Plain-text document sources:
^^^^^^^^^^^^^^^^
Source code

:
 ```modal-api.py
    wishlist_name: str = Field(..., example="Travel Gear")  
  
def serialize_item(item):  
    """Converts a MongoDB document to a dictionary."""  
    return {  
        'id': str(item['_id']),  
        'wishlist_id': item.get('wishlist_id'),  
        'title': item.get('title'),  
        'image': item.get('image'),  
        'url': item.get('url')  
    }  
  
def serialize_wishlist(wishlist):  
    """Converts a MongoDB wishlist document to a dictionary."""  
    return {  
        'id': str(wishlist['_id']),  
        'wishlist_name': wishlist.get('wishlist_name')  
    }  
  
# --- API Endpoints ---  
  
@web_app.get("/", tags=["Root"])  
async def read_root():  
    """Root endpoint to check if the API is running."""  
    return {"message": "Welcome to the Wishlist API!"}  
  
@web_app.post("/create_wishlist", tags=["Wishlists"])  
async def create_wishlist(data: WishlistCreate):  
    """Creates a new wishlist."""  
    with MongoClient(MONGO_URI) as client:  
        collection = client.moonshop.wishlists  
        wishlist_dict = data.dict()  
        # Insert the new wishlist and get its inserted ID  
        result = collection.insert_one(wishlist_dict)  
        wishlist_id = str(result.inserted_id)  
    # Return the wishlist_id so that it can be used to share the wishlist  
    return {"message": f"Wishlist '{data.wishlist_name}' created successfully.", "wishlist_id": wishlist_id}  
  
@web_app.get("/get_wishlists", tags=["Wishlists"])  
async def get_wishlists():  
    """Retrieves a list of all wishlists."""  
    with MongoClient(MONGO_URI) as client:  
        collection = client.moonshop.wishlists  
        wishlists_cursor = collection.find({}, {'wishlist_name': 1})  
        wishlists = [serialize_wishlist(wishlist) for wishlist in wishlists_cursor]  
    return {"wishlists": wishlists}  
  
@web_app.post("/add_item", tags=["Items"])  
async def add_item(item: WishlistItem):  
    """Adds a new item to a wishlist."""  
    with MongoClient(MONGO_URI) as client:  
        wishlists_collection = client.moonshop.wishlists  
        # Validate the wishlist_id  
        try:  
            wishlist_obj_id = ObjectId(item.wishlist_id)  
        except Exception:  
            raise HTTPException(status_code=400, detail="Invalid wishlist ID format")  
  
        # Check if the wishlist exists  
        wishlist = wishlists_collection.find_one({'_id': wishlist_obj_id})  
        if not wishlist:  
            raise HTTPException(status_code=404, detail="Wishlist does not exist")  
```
^^^^^^^^^^^^^^^^
Each record above has to be set down again, word for word.

Source code

:
 ```modal-api.py
    wishlist_name: str = Field(..., example="Travel Gear")  
  
def serialize_item(item):  
    """Converts a MongoDB document to a dictionary."""  
    return {  
        'id': str(item['_id']),  
        'wishlist_id': item.get('wishlist_id'),  
        'title': item.get('title'),  
        'image': item.get('image'),  
        'url': item.get('url')  
    }  
  
def serialize_wishlist(wishlist):  
    """Converts a MongoDB wishlist document to a dictionary."""  
    return {  
        'id': str(wishlist['_id']),  
        'wishlist_name': wishlist.get('wishlist_name')  
    }  
  
# --- API Endpoints ---  
  
@web_app.get("/", tags=["Root"])  
async def read_root():  
    """Root endpoint to check if the API is running."""  
    return {"message": "Welcome to the Wishlist API!"}  
  
@web_app.post("/create_wishlist", tags=["Wishlists"])  
async def create_wishlist(data: WishlistCreate):  
    """Creates a new wishlist."""  
    with MongoClient(MONGO_URI) as client:  
        collection = client.moonshop.wishlists  
        wishlist_dict = data.dict()  
        # Insert the new wishlist and get its inserted ID  
        result = collection.insert_one(wishlist_dict)  
        wishlist_id = str(result.inserted_id)  
    # Return the wishlist_id so that it can be used to share the wishlist  
    return {"message": f"Wishlist '{data.wishlist_name}' created successfully.", "wishlist_id": wishlist_id}  
  
@web_app.get("/get_wishlists", tags=["Wishlists"])  
async def get_wishlists():  
    """Retrieves a list of all wishlists."""  
    with MongoClient(MONGO_URI) as client:  
        collection = client.moonshop.wishlists  
        wishlists_cursor = collection.find({}, {'wishlist_name': 1})  
        wishlists = [serialize_wishlist(wishlist) for wishlist in wishlists_cursor]  
    return {"wishlists": wishlists}  
  
@web_app.post("/add_item", tags=["Items"])  
async def add_item(item: WishlistItem):  
    """Adds a new item to a wishlist."""  
    with MongoClient(MONGO_URI) as client:  
        wishlists_collection = client.moonshop.wishlists  
        # Validate the wishlist_id  
        try:  
            wishlist_obj_id = ObjectId(item.wishlist_id)  
        except Exception:  
            raise HTTPException(status_code=400, detail="Invalid wishlist ID format")  
  
        # Check if the wishlist exists  
        wishlist = wishlists_collection.find_one({'_id': wishlist_obj_id})  
        if not wishlist:  
            raise HTTPException(status_code=404, detail="Wishlist does not exist")  
```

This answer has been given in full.